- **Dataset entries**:
================================

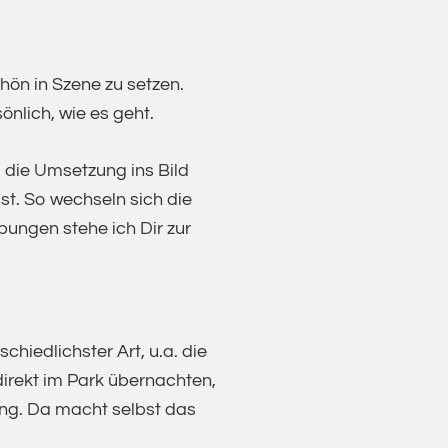
hön in Szene zu setzen.
önlich, wie es geht.
 die Umsetzung ins Bild
st. So wechseln sich die
bungen stehe ich Dir zur
chiedlichster Art, u.a. die
direkt im Park übernachten,
ung. Da macht selbst das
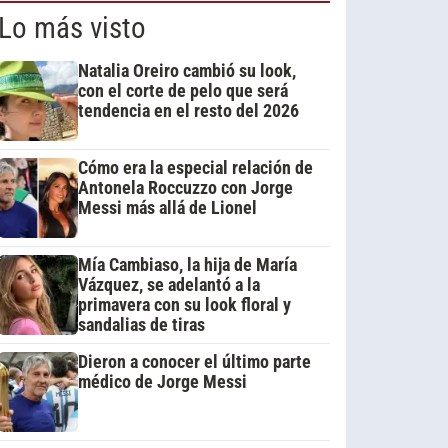
Lo más visto
Natalia Oreiro cambió su look,
con el corte de pelo que será
tendencia en el resto del 2026
Cómo era la especial relación de
Antonela Roccuzzo con Jorge
Messi más allá de Lionel
Mía Cambiaso, la hija de María
Vázquez, se adelantó a la
primavera con su look floral y
sandalias de tiras
Dieron a conocer el último parte
médico de Jorge Messi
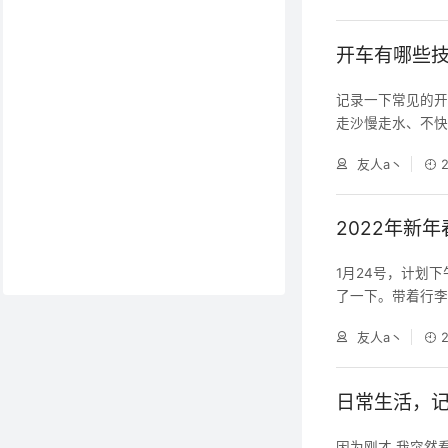
标准滑坡 规则是不
开车有哪些
记录一下常见的开
走沙慢走水、不快
以上，后视镜和障
友人a丶
窗中间和障碍物对
柱和障碍物对齐时
向盘打满可安全出
2022年新
1月24号，计划
了一下。带着行
了。大概中午又
友人a丶
坐车，怕晕车趴了
晚上10点多，然后
代码。期间带外甥
日常生活，
因为刚才 我突然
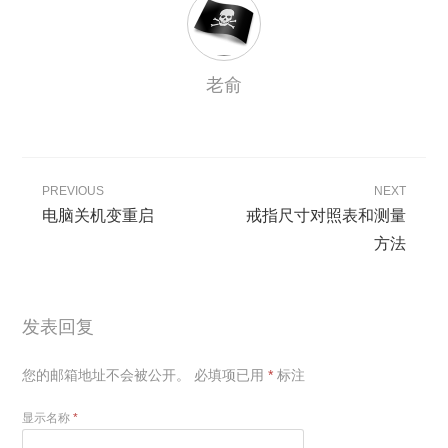
老俞
PREVIOUS
NEXT
电脑关机变重启
戒指尺寸对照表和测量
方法
发表回复
您的邮箱地址不会被公开。
必填项已用
*
标注
显示名称
*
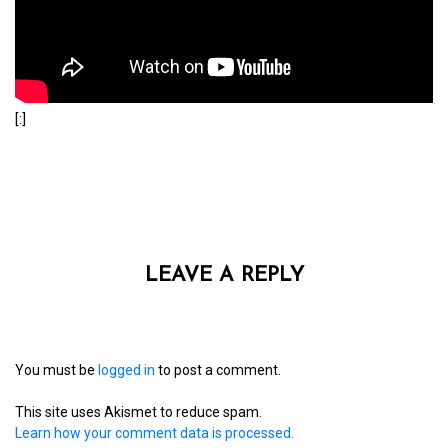
[:]
LEAVE A REPLY
You must be
logged in
to post a comment.
This site uses Akismet to reduce spam.
Learn how your comment data is processed.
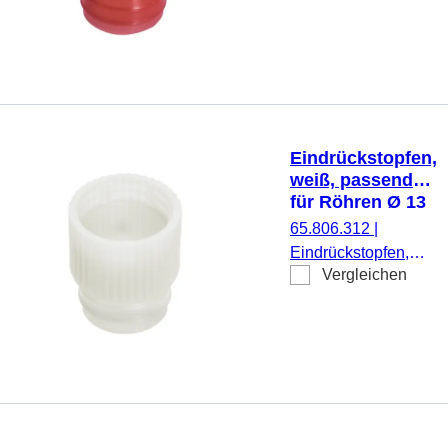
Ø 15,7 mm, 1.000
Stück/Beutel
Eindrückstopfen,
weiß, passend
für Röhren Ø 13
mm
65.806.312
|
Eindrückstopfen,
Vergleichen
weiß, passend für
Röhren Ø 13 mm,
1.000 Stück/Beutel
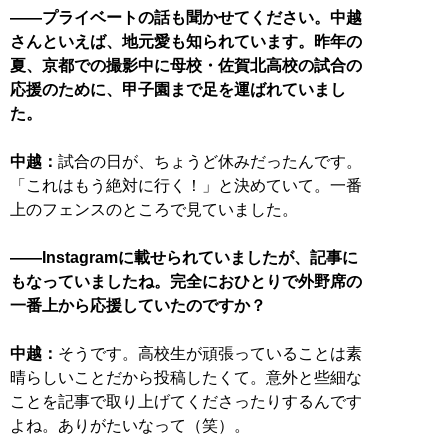
——プライベートの話も聞かせてください。中越
さんといえば、地元愛も知られています。昨年の
夏、京都での撮影中に母校・佐賀北高校の試合の
応援のために、甲子園まで足を運ばれていまし
た。
中越：
試合の日が、ちょうど休みだったんです。
「これはもう絶対に行く！」と決めていて。一番
上のフェンスのところで見ていました。
——Instagramに載せられていましたが、記事に
もなっていましたね。完全におひとりで外野席の
一番上から応援していたのですか？
中越：
そうです。高校生が頑張っていることは素
晴らしいことだから投稿したくて。意外と些細な
ことを記事で取り上げてくださったりするんです
よね。ありがたいなって（笑）。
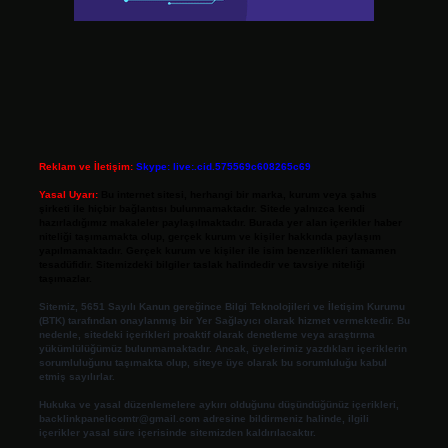
Reklam ve İletişim:
Skype: live:.cid.575569c608265c69
Yasal Uyarı:
Bu internet sitesi, herhangi bir marka, kurum veya şahıs
şirketi ile hiçbir bağlantısı bulunmamaktadır. Sitede yalnızca kendi
hazırladığımız makaleler paylaşılmaktadır. Burada yer alan içerikler haber
niteliği taşımamakta olup, gerçek kurum ve kişiler hakkında paylaşım
yapılmamaktadır. Gerçek kurum ve kişiler ile isim benzerlikleri tamamen
tesadüfidir. Sitemizdeki bilgiler taslak halindedir ve tavsiye niteliği
taşımazlar.
Sitemiz, 5651 Sayılı Kanun gereğince Bilgi Teknolojileri ve İletişim Kurumu
(BTK) tarafından onaylanmış bir Yer Sağlayıcı olarak hizmet vermektedir. Bu
nedenle, sitedeki içerikleri proaktif olarak denetleme veya araştırma
yükümlülüğümüz bulunmamaktadır. Ancak, üyelerimiz yazdıkları içeriklerin
sorumluluğunu taşımakta olup, siteye üye olarak bu sorumluluğu kabul
etmiş sayılırlar.
Hukuka ve yasal düzenlemelere aykırı olduğunu düşündüğünüz içerikleri,
backlinkpanelicomtr@gmail.com
adresine bildirmeniz halinde, ilgili
içerikler yasal süre içerisinde sitemizden kaldırılacaktır.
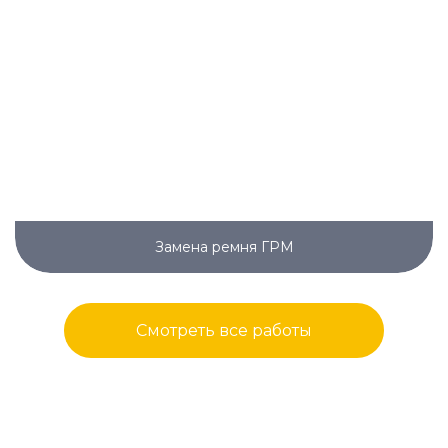
Замена ремня ГРМ
Смотреть все работы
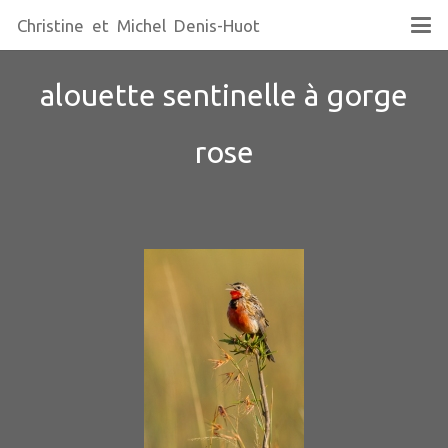
Christine et Michel Denis-Huot
alouette sentinelle à gorge
rose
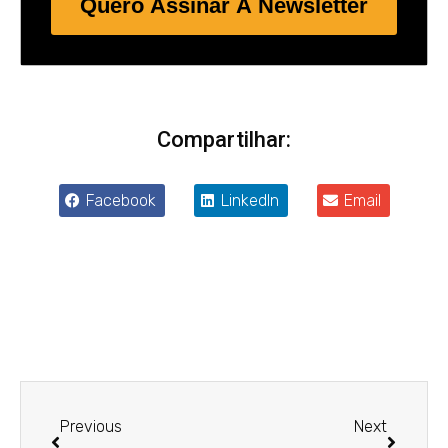
Quero Assinar A Newsletter
Compartilhar:
Facebook
LinkedIn
Email
Anterior
Próxim
Previous
Next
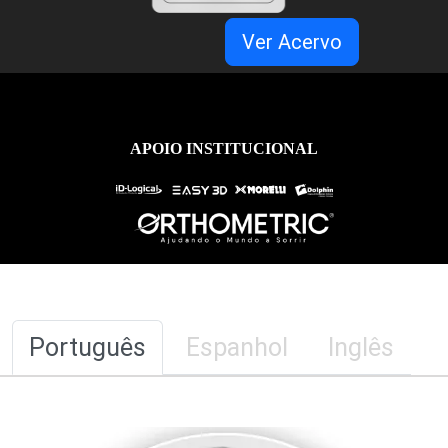
Ver Acervo
APOIO INSTITUCIONAL
Português
Espanhol
Inglês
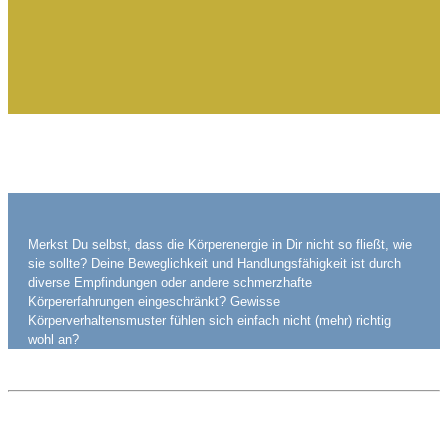
Merkst Du selbst, dass die Körperenergie in Dir nicht so fließt, wie
sie sollte?
Deine Beweglichkeit und Handlungsfähigkeit ist durch
diverse Empfindungen oder andere schmerzhafte
Körpererfahrungen eingeschränkt?
Gewisse
Körperverhaltensmuster fühlen sich einfach nicht (mehr) richtig
wohl an?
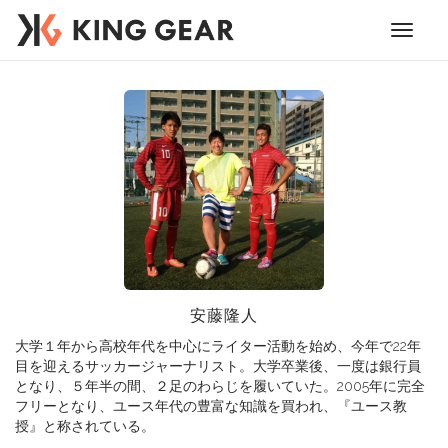
Toggle
navigati
安藤隆人
大学１年から高校年代を中心にライター活動を始め、今年で22年
目を迎えるサッカージャーナリスト。大学卒業後、一度は銀行員
となり、５年半の間、２足のわらじを履いていた。2005年に完全
フリーとなり、ユース年代の豊富な知識を買われ、『ユース教
授』と称されている。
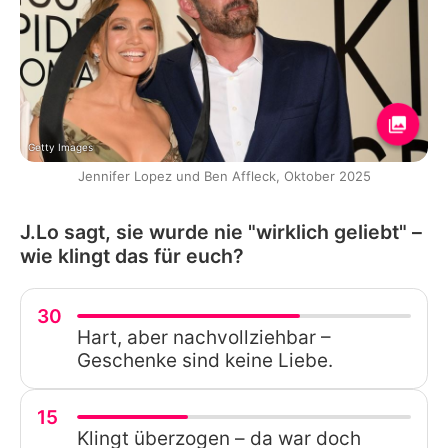
Getty Images
Jennifer Lopez und Ben Affleck, Oktober 2025
J.Lo sagt, sie wurde nie "wirklich geliebt" –
wie klingt das für euch?
30
Hart, aber nachvollziehbar –
Geschenke sind keine Liebe.
15
Klingt überzogen – da war doch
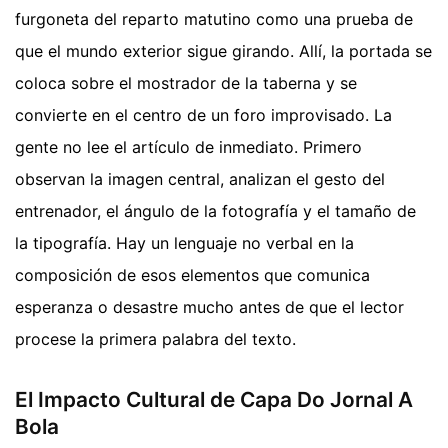
furgoneta del reparto matutino como una prueba de
que el mundo exterior sigue girando. Allí, la portada se
coloca sobre el mostrador de la taberna y se
convierte en el centro de un foro improvisado. La
gente no lee el artículo de inmediato. Primero
observan la imagen central, analizan el gesto del
entrenador, el ángulo de la fotografía y el tamaño de
la tipografía. Hay un lenguaje no verbal en la
composición de esos elementos que comunica
esperanza o desastre mucho antes de que el lector
procese la primera palabra del texto.
El Impacto Cultural de Capa Do Jornal A
Bola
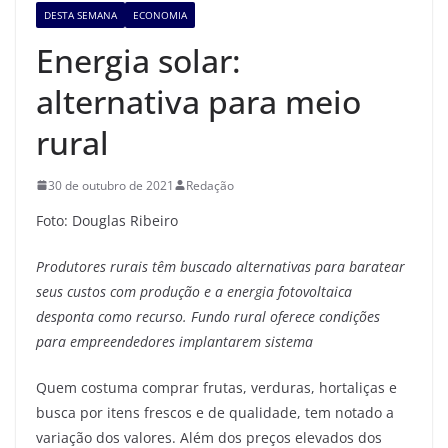
DESTA SEMANA
ECONOMIA
Energia solar:
alternativa para meio
rural
30 de outubro de 2021
Redação
Foto: Douglas Ribeiro
Produtores rurais têm buscado alternativas para baratear
seus custos com produção e a energia fotovoltaica
desponta como recurso. Fundo rural oferece condições
para empreendedores implantarem sistema
Quem costuma comprar frutas, verduras, hortaliças e
busca por itens frescos e de qualidade, tem notado a
variação dos valores. Além dos preços elevados dos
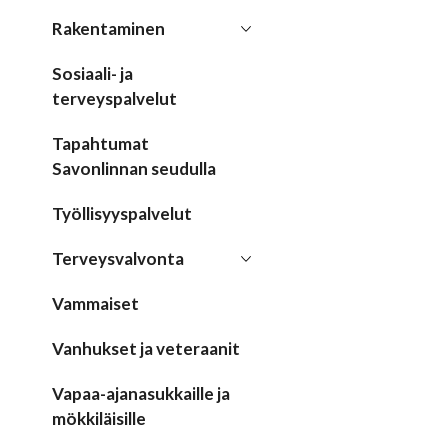
Rakentaminen
Sosiaali- ja
terveyspalvelut
Tapahtumat
Savonlinnan seudulla
Työllisyyspalvelut
Terveysvalvonta
Vammaiset
Vanhukset ja veteraanit
Vapaa-ajanasukkaille ja
mökkiläisille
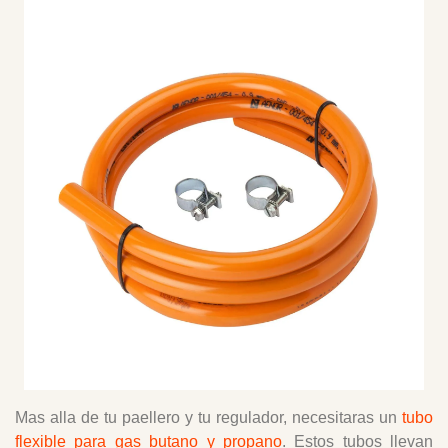
Mas alla de tu paellero y tu regulador, necesitaras un
tubo
flexible para gas butano y propano
. Estos tubos llevan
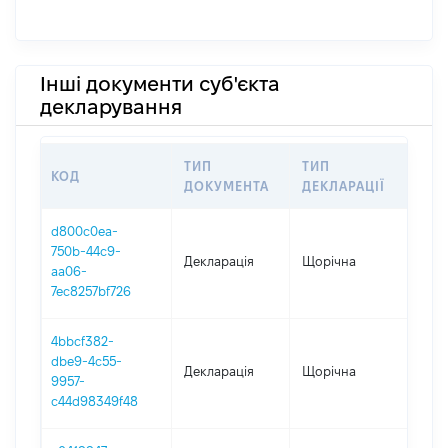
Інші документи суб'єкта
декларування
ТИП
ТИП
КОД
ПЕ
ДОКУМЕНТА
ДЕКЛАРАЦІЇ
d800c0ea-
750b-44c9-
Декларація
Щорічна
202
aa06-
7ec8257bf726
4bbcf382-
dbe9-4c55-
Декларація
Щорічна
202
9957-
c44d98349f48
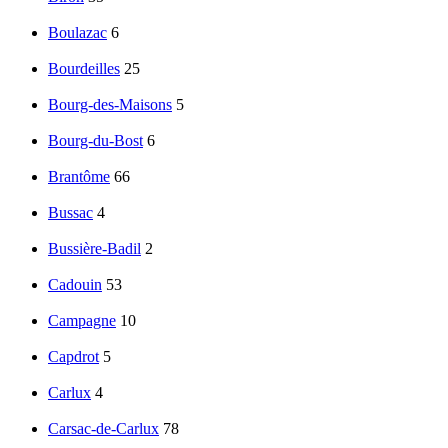
Boulazac
6
Bourdeilles
25
Bourg-des-Maisons
5
Bourg-du-Bost
6
Brantôme
66
Bussac
4
Bussière-Badil
2
Cadouin
53
Campagne
10
Capdrot
5
Carlux
4
Carsac-de-Carlux
78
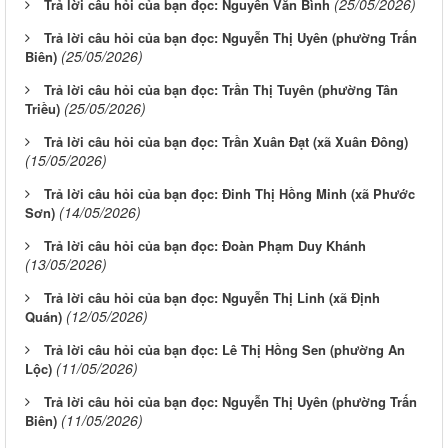
(25/05/2026)
Trả lời câu hỏi của bạn đọc: Nguyễn Văn Bình
Trả lời câu hỏi của bạn đọc: Nguyễn Thị Uyên (phường Trấn
(25/05/2026)
Biên)
Trả lời câu hỏi của bạn đọc: Trần Thị Tuyên (phường Tân
(25/05/2026)
Triều)
Trả lời câu hỏi của bạn đọc: Trần Xuân Đạt (xã Xuân Đông)
(15/05/2026)
Trả lời câu hỏi của bạn đọc: Đinh Thị Hồng Minh (xã Phước
(14/05/2026)
Sơn)
Trả lời câu hỏi của bạn đọc: Đoàn Phạm Duy Khánh
(13/05/2026)
Trả lời câu hỏi của bạn đọc: Nguyễn Thị Linh (xã Định
(12/05/2026)
Quán)
Trả lời câu hỏi của bạn đọc: Lê Thị Hồng Sen (phường An
(11/05/2026)
Lộc)
Trả lời câu hỏi của bạn đọc: Nguyễn Thị Uyên (phường Trấn
(11/05/2026)
Biên)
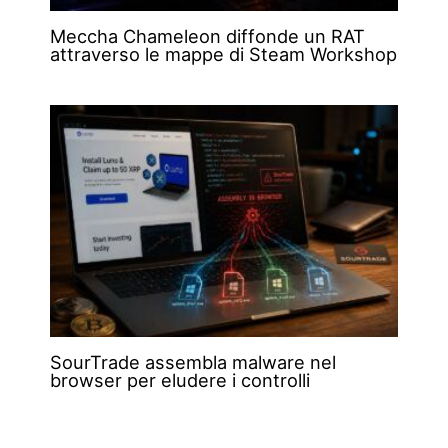
Meccha Chameleon diffonde un RAT
attraverso le mappe di Steam Workshop
SourTrade assembla malware nel
browser per eludere i controlli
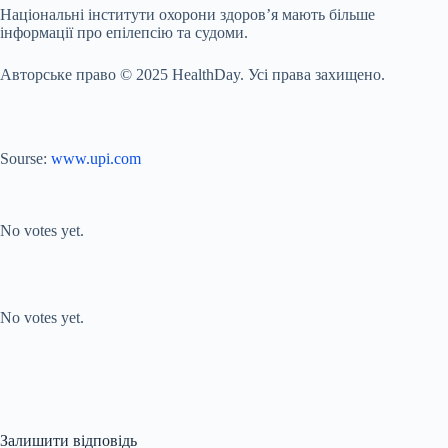
Національні інститути охорони здоров’я мають більше
інформації про епілепсію та судоми.
Авторське право © 2025 HealthDay. Усі права захищено.
Sourse:
www.upi.com
Submit Rating
Rate this item:
No votes yet.
Submit Rating
Rate this item:
No votes yet.
Залишити відповідь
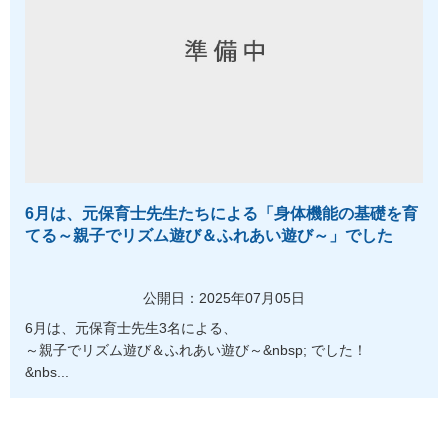
6月は、元保育士先生たちによる「身体機能の基礎を育
てる～親子でリズム遊び＆ふれあい遊び～」でした
公開日：2025年07月05日
6月は、元保育士先生3名による、
～親子でリズム遊び＆ふれあい遊び～&nbsp; でした！
&nbs...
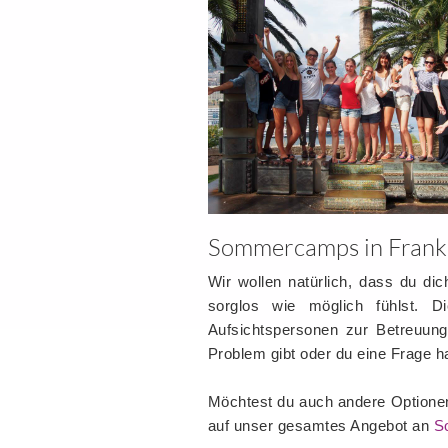
Sommercamps in Frankr
Wir wollen natürlich, dass du d
sorglos wie möglich fühlst. D
Aufsichtspersonen zur Betreuung
Problem gibt oder du eine Frage h
Möchtest du auch andere Optione
auf unser gesamtes Angebot an
S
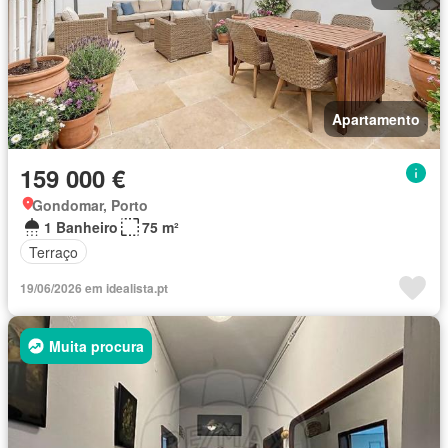
Apartamento
159 000 €
Gondomar, Porto
1 Banheiro
75 m²
Terraço
19/06/2026 em idealista.pt
Muita procura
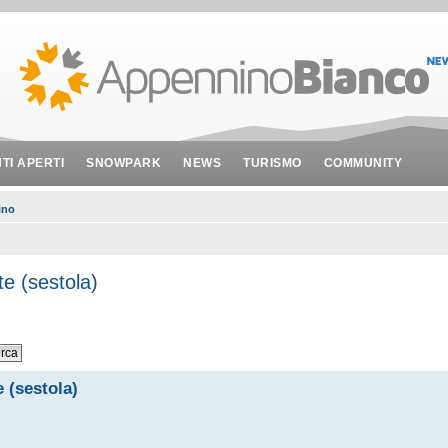
NTI APERTI
SNOWPARK
NEWS
TURISMO
COMMUNITY
ino
te (sestola)
e (sestola)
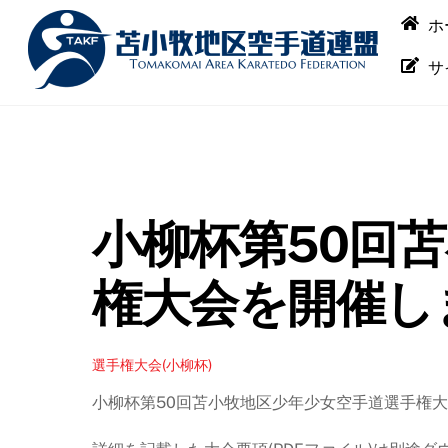
Skip
ホ
to
content
サ
小柳杯第50回
権大会を開催し
選手権大会(小柳杯)
小柳杯第50回苫小牧地区少年少女空手道選手権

================================

- **YOUR INSTRUCTIONS**:
Reproduce verbatim the lines from the start of the dataset entries through the line containing "médico de Jorge Messi", omitting the pictures.

- **WRITTEN SOLUTION**:
hön in Szene zu setzen.
önlich, wie es geht.
 die Umsetzung ins Bild
st. So wechseln sich die
bungen stehe ich Dir zur
chiedlichster Art, u.a. die
direkt im Park übernachten,
ung. Da macht selbst das
Lo más visto
Natalia Oreiro cambió su look,
con el corte de pelo que será
tendencia en el resto del 2026
Cómo era la especial relación de
Antonela Roccuzzo con Jorge
Messi más allá de Lionel
Mía Cambiaso, la hija de María
Vázquez, se adelantó a la
primavera con su look floral y
sandalias de tiras
Dieron a conocer el último parte
médico de Jorge Messi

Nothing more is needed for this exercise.